__EXERCISE__: Pictures do not belong in the copy. Return all of the entries exactly.

BEGIN INFORMATION SUPPLIED

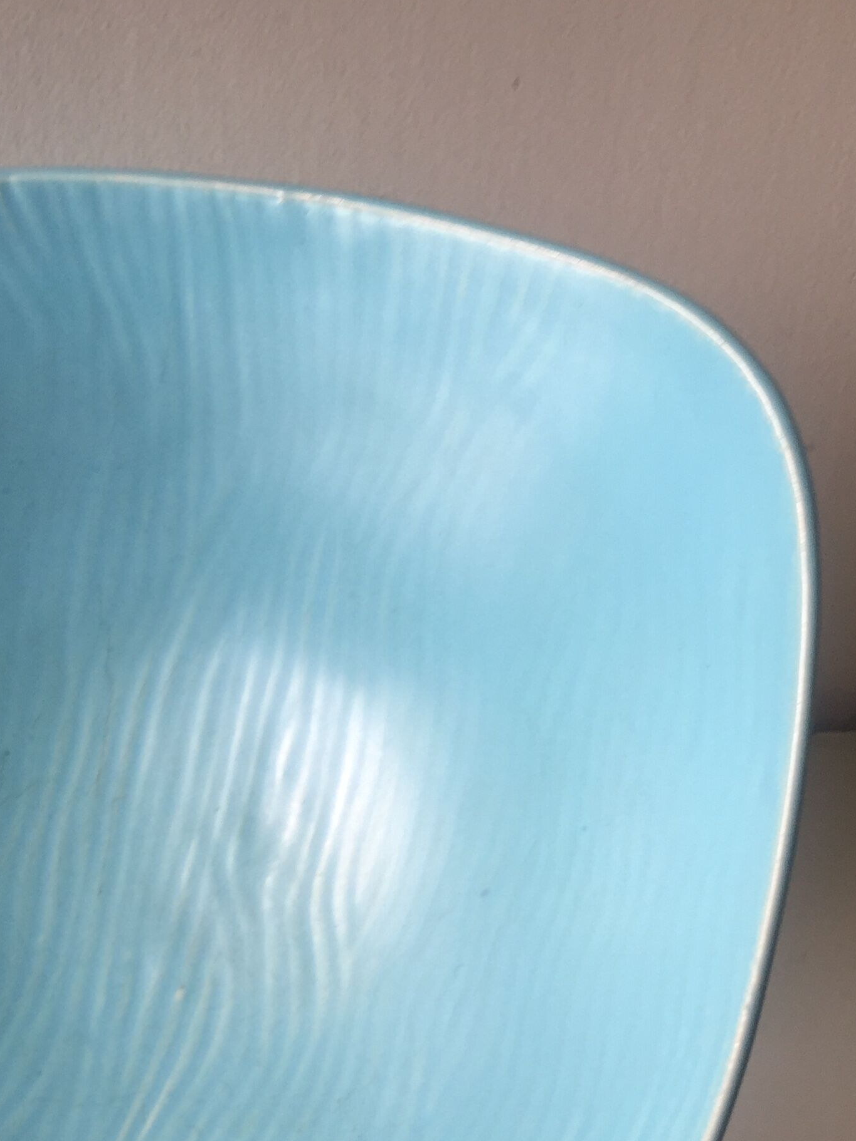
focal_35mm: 52
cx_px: 167
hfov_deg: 27.5
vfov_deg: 36.4
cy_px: 765
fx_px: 1715
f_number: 2.2
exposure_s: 1/50
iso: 32
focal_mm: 4.15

END INFORMATION SUPPLIED

__YOUR RESPONSE__:
focal_35mm: 52
cx_px: 167
hfov_deg: 27.5
vfov_deg: 36.4
cy_px: 765
fx_px: 1715
f_number: 2.2
exposure_s: 1/50
iso: 32
focal_mm: 4.15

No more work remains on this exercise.